Page 2 of 2   <      

Why two black D.C. pastors support gay marriage

About three months before that first union ceremony, we held a church meeting to present the two requests and to explain that we intended to honor them. We asked for the congregation's support and received an overwhelmingly positive response. However, as we drew closer to the first ceremony, the goodwill we thought we had witnessed on that evening slowly evaporated. The anger and dissension that had been bubbling erupted when that longtime church member confronted us at the end of the ceremony. She, and the scores of other members who left the congregation after the same-sex ceremonies began, painfully reminded us that although everyone in the black community does not think alike, the roots of homophobia run deep.

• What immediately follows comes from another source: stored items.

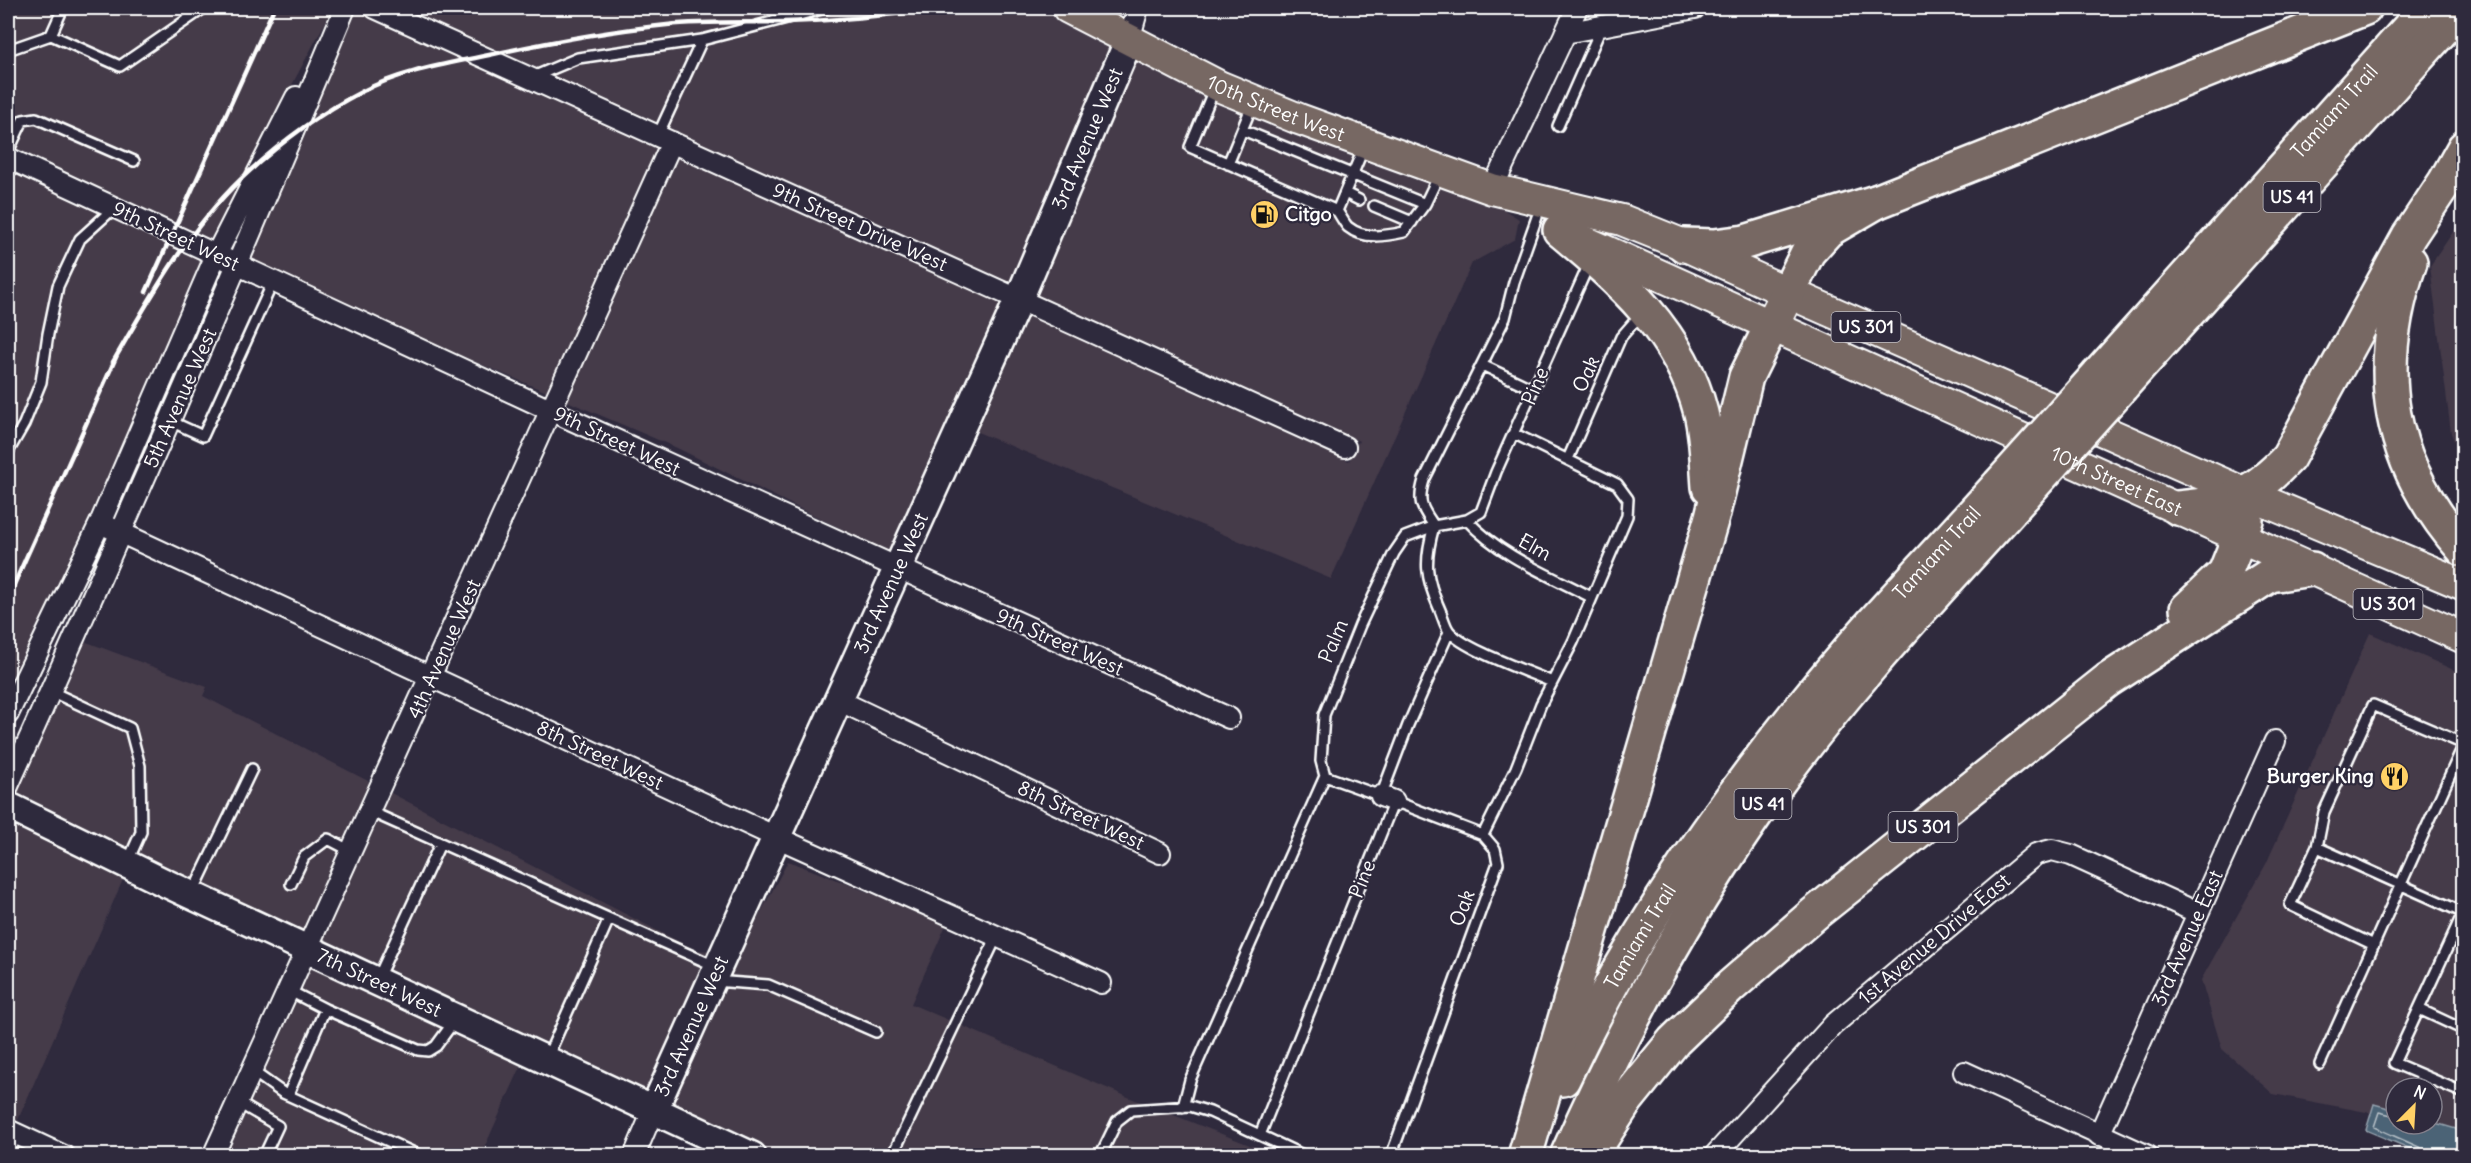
<svg xmlns="http://www.w3.org/2000/svg" width="2471" height="1163" viewBox="0 0 2471 1163" font-family="Delius,sans-serif">
<style>
.built{fill:#443a49}
.water{fill:#4c6376;stroke:#94a1ad;stroke-width:1.5}
.lines{fill:none;stroke-linecap:round;stroke-linejoin:round}
.shore{stroke:#b7c1c8;stroke-width:1.5}
.lane-casing{stroke:#fff;stroke-width:14}
.street-casing{stroke:#fff;stroke-width:24}
.secondary-casing{stroke:#fff;stroke-width:32}
.primary-casing{stroke:#fff;stroke-width:34}
.highway-casing{stroke:#fff;stroke-width:38}
.lane{stroke:#2f2a3d;stroke-width:9}
.street{stroke:#2f2a3d;stroke-width:20}
.secondary{stroke:#2f2a3d;stroke-width:27}
.primary{stroke:#776864;stroke-width:30}
.highway{stroke:#776864;stroke-width:33}
.rail{stroke:#fff;stroke-width:4.5}
.highway-bridge-casing{stroke:#fff;stroke-width:38;stroke-linecap:butt}
.highway-bridge{stroke:#776864;stroke-width:33}
.labels{text-anchor:middle;stroke-width:4.5;stroke-linejoin:round;paint-order:stroke}
.shield{fill:#2f2a3d;stroke:#c1bfc5;stroke-width:1.5}
.shield-label{font-size:18px;font-weight:bold;fill:#fff}
.street-label{font-size:20px;fill:#fff;stroke:#2f2a3d}
.poi-label{font-size:20px;font-weight:bold;fill:#fff;stroke:#2f2a3d;text-anchor:start}
</style>
<rect width="100%" height="100%" fill="#2f2a3d"/>
<filter id="ink" filterUnits="userSpaceOnUse"><feTurbulence type="fractalNoise" baseFrequency=".0167" numOctaves="2"/><feDisplacementMap in="SourceGraphic" scale="12" xChannelSelector="R" yChannelSelector="G"/><feConvolveMatrix kernelMatrix="1 2 1 2 8 2 1 2 1" color-interpolation-filters="sRGB"/></filter>
<g filter="url(#ink)">
<path class="built" d="M8,8h325l-78,146 -42,87 -205,-94z
M402,8h642l72,38 -102,239z
M354,10l304,138 -109,245 -95,-40 -203,-93z
M1133,55l354,144 32,20 -4,20 -43,24 -141,316 -361,-150 53,-116 326,148 10,-20 -327,-148z
M676,156l329,149 -113,249 -215,-106 -110,-47z
M8,170l195,91 -112,258 -83,172z
M2463,217v248l-12,-32 -21,-167z
M2370,633l93,41v457l-31,-9v-34h-36v22l-22,-6 -3,9 -98,-19 -51,-45 -21,-69 65,-116z
M84,641l123,46 -4,9 169,87 -70,151 -289,-138z
M389,792l306,158 19,1 -65,145 -329,-153z
M8,818l117,57 -108,247 -9,-4z
M788,861l116,45 42,19 -35,79 217,93 147,58h-496l-112,-51 68,-152h5z
M311,963l212,99 -42,93 -257,1z"/>
<path class="water" d="M2374,1104l22,6v14h36v-2l31,9v24h-38l-59,-25z"/>
<g class="lines">
<path class="shore" d="M2396,1116l-17,-4 -5,15 47,21 4,8"/>
<defs>
<path id="lane" d="M51,35l69,31 84,-58
M8,50l43,-15 12,-27
M533,77l45,-19 124,-18 124,-32
M1215,87l-25,60 147,64 27,-64
M1558,126l44,-100
M1243,130l182,74 14,-29
M658,135l44,-95
M8,152l15,-32 13,-2 98,43
M1228,164l25,-61
M1345,193l14,7
M1374,206l38,16
M1337,211c4,5 7,12 11,16 16,13 38,9 56,5l21,-28
M1482,365l51,24
M170,421l33,15 70,-154
M8,452l16,-28 17,-42 7,-48 10,-48 22,-47 34,-31
M1568,459l53,-122 21,-24
M1467,520c33,36 82,55 124,77
M1434,526c-12,-18 -17,-23 -10,-46l81,-162 9,-36 23,-65
M1434,526c-10,35 -9,51 6,84 3,7 5,16 9,21 14,18 80,41 103,51
M50,691l80,37 10,38 1,66 -13,29
M1325,776l56,20 27,-71 41,-93
M369,811l346,155
M1483,835l33,-67 25,-64 32,-62 54,-126 1,-17 -11,-15 -102,-50
M2317,847l7,-35 49,-107 91,39 -144,320
M291,884l13,-27 24,-18 23,12
M193,892l59,-123
M2464,911l-70,152 70,30
M2374,945l-84,-40 27,-58 147,66
M378,978l62,-134
M714,981l54,4 108,47
M288,990l37,19
M2419,1009l45,21
M547,1058l62,-139
M252,1071l31,22 138,63
M288,1095l37,-86 93,41 10,1 8,-5 19,-26
M237,1102l41,24 -14,30
M1183,1107l7,-27 135,-304 -4,-15 3,-46 36,-90 34,-72 11,-16 29,-11 33,-6 14,-8 15,-40 93,-208
M1260,1135l134,-334 89,34 12,14 3,14 -107,293
M8,1153l10,-18
M892,1156l105,-220
M1100,1156l17,-35 14,-11 59,-4 20,6 95,44"/>
<path id="street" d="M375,8l970,439
M1565,33l130,-25
M1129,40l9,-32
M8,158l544,253 677,307
M1492,189l85,-181
M100,523l676,314 325,146
M838,700l322,153
M8,714l92,-191 116,-268 80,-158
M8,786c116,-258 229,-517 337,-778
M1381,796l13,5
M1964,1072l184,84
M8,1130l56,26
M2099,1135l176,-394
M213,1156l459,-1014
M634,1156l19,-45
M1714,1156l119,-131 203,-171 16,-4 19,5 127,58"/>
<g id="secondary">
<path id="s1" d="M8,806l153,75 591,275"/>
<path id="s2" d="M653,1111l366,-812 110,-259"/>
</g>
<g id="primary">
<path id="s3" d="M1068,8l153,79 78,32 193,70 130,31 62,25 105,48 458,201 217,91"/>
<path id="s4" d="M1575,237l889,401"/>
</g>
<g id="highway">
<path d="M1560,230c60,50 121,103 141,183 6,24 6,49 8,74"/>
<path d="M1684,245l30,1 31,-4 131,-40 489,-194"/>
<path d="M2410,262c-38,110 -23,200 54,288"/>
<path id="s5" d="M2098,375l329,-367"/>
<path d="M2122,386l340,-378"/>
<path d="M2178,508c52,-5 73,-11 110,-50l121,-222 36,-54 19,-34"/>
<path d="M2187,609l38,-36 21,-53 1,-26"/>
<path id="s6" d="M1563,1079c63,-135 147,-259 240,-374 61,-76 130,-147 196,-220"/>
<path d="M1525,1156l187,-639 34,-140 62,-125 20,-22 48,-28"/>
<path d="M1567,1156c58,-132 127,-258 212,-375 73,-101 161,-192 245,-286"/>
<path d="M1590,1156l37,-57 47,-58 57,-55 83,-72 294,-234 162,-105 42,-6"/>
</g>
</defs>
<use href="#lane" class="lane-casing"/>
<use href="#street" class="street-casing"/>
<use href="#secondary" class="secondary-casing"/>
<use href="#primary" class="primary-casing"/>
<use href="#highway" class="highway-casing"/>
<use href="#lane" class="lane"/>
<use href="#street" class="street"/>
<use href="#secondary" class="secondary"/>
<use href="#primary" class="primary"/>
<use href="#highway" class="highway"/>
<path class="rail" d="M146,292l128,-284
M113,362c37,-64 74,-131 128,-183 36,-34 77,-65 122,-88 38,-20 84,-27 126,-36 59,-13 117,-24 178,-30 39,-4 77,-2 116,-3 56,-1 110,-8 165,-14
M8,598l109,-243"/>
<defs>
<path id="highway-bridge" d="M1999,485l99,-110
M2024,495l98,-109"/>
</defs>
<use href="#highway-bridge" class="highway-bridge-casing"/>
<use href="#highway-bridge" class="highway-bridge"/>
</g>
</g>
<defs>
<symbol id="fuel-disc" viewBox="-11 -11 22 22"><circle r="9.5" fill="#ffd166" stroke="#2f2a3d"/><path d="M-5.5-6h7V0h2V4h1.3V-2.5L3-4.5l.8-.8L6-3V5H2.5V1h-1V6h-7ZM-4.2-4.7v3.2H.2V-4.7Z" fill="#111"/></symbol>
<symbol id="restaurant-disc" viewBox="-11 -11 22 22"><circle r="9.5" fill="#ffd166" stroke="#2f2a3d"/><path d="M-5-6h1v4h1v-4h1v4h1v-4h1v5L-1.5 .5V6h-2V.5L-5-1ZM5-6V6H3V1.5H1.5Q1.5-4 5-6Z" fill="#111"/></symbol>
</defs>
<g fill-rule="evenodd">
<use href="#fuel-disc" x="1248" y="198" width="33" height="33"/>
<use href="#restaurant-disc" x="2378" y="760" width="33" height="33"/>
</g>
<g class="labels">
<g class="shield">
<rect x="2263.5" y="182" width="57" height="30" rx="4.5"/>
<rect x="1831.5" y="312" width="69" height="30" rx="4.5"/>
<rect x="2353.5" y="589" width="69" height="30" rx="4.5"/>
<rect x="1734.5" y="789" width="57" height="30" rx="4.5"/>
<rect x="1888.5" y="812" width="69" height="30" rx="4.5"/>
</g>
<g class="shield-label">
<text x="2292" y="203">US 41</text>
<text x="1866" y="333">US 301</text>
<text x="2388" y="610">US 301</text>
<text x="1763" y="810">US 41</text>
<text x="1923" y="833">US 301</text>
</g>
<g class="street-label">
<text dy="7" stroke="none"><textPath href="#s3" startOffset="231">10th Street West</textPath></text>
<text dy="7" stroke="none"><textPath href="#s5" startOffset="354">Tamiami Trail</textPath></text>
<text dy="7" stroke="none"><textPath href="#s2" startOffset="1065">3rd Avenue West</textPath></text>
<text transform="translate(860 227) rotate(24)" y="7">9th Street Drive West</text>
<text transform="translate(176 236) rotate(25)" y="7">9th Street West</text>
<text transform="translate(1586 374) rotate(-66)" y="7">Oak</text>
<text transform="translate(1535 386) rotate(-67)" y="7">Pine</text>
<text transform="translate(180 398) rotate(-66)" y="7">5th Avenue West</text>
<text transform="translate(617 441) rotate(25)" y="7">9th Street West</text>
<text dy="7" stroke="none"><textPath href="#s4" startOffset="594">10th Street East</textPath></text>
<text transform="translate(1535 547) rotate(29)" y="7">Elm</text>
<text dy="7" stroke="none"><textPath href="#s6" startOffset="648">Tamiami Trail</textPath></text>
<text dy="7" stroke="none"><textPath href="#s2" startOffset="579">3rd Avenue West</textPath></text>
<text transform="translate(1333 641) rotate(-67)" y="7">Palm</text>
<text transform="translate(1060 642) rotate(24)" y="7">9th Street West</text>
<text transform="translate(444 649) rotate(-66)" y="7">4th Avenue West</text>
<text transform="translate(600 755) rotate(25)" y="7">8th Street West</text>
<text transform="translate(1081 815) rotate(25)" y="7">8th Street West</text>
<text transform="translate(1362 879) rotate(-68)" y="7">Pine</text>
<text transform="translate(1462 908) rotate(-70)" y="7">Oak</text>
<text dy="7" stroke="none"><textPath href="#s6" startOffset="162">Tamiami Trail</textPath></text>
<text transform="translate(2187 938) rotate(-66)" y="7">3rd Avenue East</text>
<text transform="translate(1934 939) rotate(-40)" y="7">1st Avenue Drive East</text>
<text dy="7" stroke="none"><textPath href="#s1" startOffset="411">7th Street West</textPath></text>
<text dy="7" stroke="none"><textPath href="#s2" startOffset="93">3rd Avenue West</textPath></text>
</g>
<g class="poi-label">
<text x="1285" y="221">Citgo</text>
<text x="2374" y="783" text-anchor="end">Burger King</text>
</g>
</g>
<rect width="2471" height="1163" fill="none" stroke="#2f2a3d" stroke-width="30"/>
<rect x="15" y="15" width="2441" height="1133" fill="none" stroke="#fff" stroke-width="2" filter="url(#ink)"/>
<g transform="translate(2414 1106) rotate(24)"><circle r="28" fill="#2f2a3d" stroke="#827f8b" stroke-width="1.5"/>
<path d="M0-4.5L10 22L0 15L-10 22Z" fill="#ffd166"/>
<text y="-9" font-size="16" font-weight="bold" text-anchor="middle" fill="#ffffff">N</text>
</g>
</svg>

We are sometimes asked what accounts for the homophobia within the African American community. This question seems to assume that the community is disproportionately homophobic compared with other racial and ethnic groups. We are not aware of any credible study that has conclusively proved this assumption. However, our first-hand experience has convinced us that homophobia within the black church and the wider community is real. And the factors that have nurtured these beliefs over the years are complex.

When issues of gay rights and gay marriage come up, the first question many black people ask is, "What does the Bible have to say about it?" This seemingly innocent question doesn't acknowledge that when we approach the Bible, our perspective has been shaped by where we were born, by whom we were raised, what Grandma taught us, where we went to school and what our pastor preached in church -- usually conservative ideas on matters such as homosexuality. Therefore, we tend to interpret the Bible not objectively, but through the lens of our cultural and historical context.

The conservative strand of black religion is evident in what Harvard professor Peter Gomes calls "bibliolatry" -- the practice of worshiping the Bible rather than worshiping God. It is also found in a "literal" interpretation of the Bible that focuses more on the letter of the text than on its spirit, and concentrates on passages about domination, oppression, hierarchy, elitism and exclusion rather than on the major themes of love, justice, freedom, equality and inclusion that run throughout the Bible.

A more complicated element of black homophobia is the lingering influence of sexual stereotypes that originated during slavery. According to theologian Kelly Brown Douglas, the myth of "over-sexualized" black bodies portrayed black men as violent "bucks" who posed an ever-present threat to white women, and black women as "Jezebels" who seduced white men.

These stereotypes served to justify the whipping, lynching and castration of black men, and to excuse the sexual violation of black women by white men. They were just one element of what blacks had to struggle against to gain acceptance and respectability in white society, especially during the late 19th century and the first half of the 20th. On this matter, religion has often been a vehicle of suppression, accommodation and control. While the church was a refuge from the horrors of racism and played an empowering role in African American history, it also taught black people to repress behaviors -- especially sexual behaviors -- that might attract unwanted attention, appear uncouth or seem threatening to white people.

A final piece that shapes black attitudes toward same-sex marriage is the preoccupation with racism in the black community. This obsession, although justifiable, has led to a failure to appreciate how racism is inextricably connected to all other forms of oppression. Those who fail to see this connection may resent the comparison of gay rights with civil rights. But as Martin Luther King Jr. once said, "Injustice anywhere is a threat to justice everywhere."

Last week, two black D.C. Council members voted against the same-sex marriage bill. But five black council members voted for it. Our black mayor signed it on Friday, and our black congressional representative has promised to defend it on Capitol Hill. Although the bill faces the possibility of intervention by Congress, something revolutionary is happening in this city to debunk the notion that the black community's homophobia is entrenched.

Many new members are joining the church, excited by our vision. The couple for whom we performed the first union ceremony at our church are still together and doing well. And the man who aspired to the ministry was ordained a few weeks ago and is now a chaplain supervisor at a local hospital. Some who disagree with us have condemned us to hell. But we believe that God has granted us the courage of our convictions.

We will continue to stand at the altar in our community, telling all the couples who come before us: "Let it be known that you are joined together not only by your love for each other, and by our collective love for each of you, but by the love of God."

The Rev. Dennis W. Wiley and the Rev. Christine Y. Wiley are pastors of Covenant Baptist Church in Washington. They are co-chairs of the organization DC Clergy United for Marriage Equality.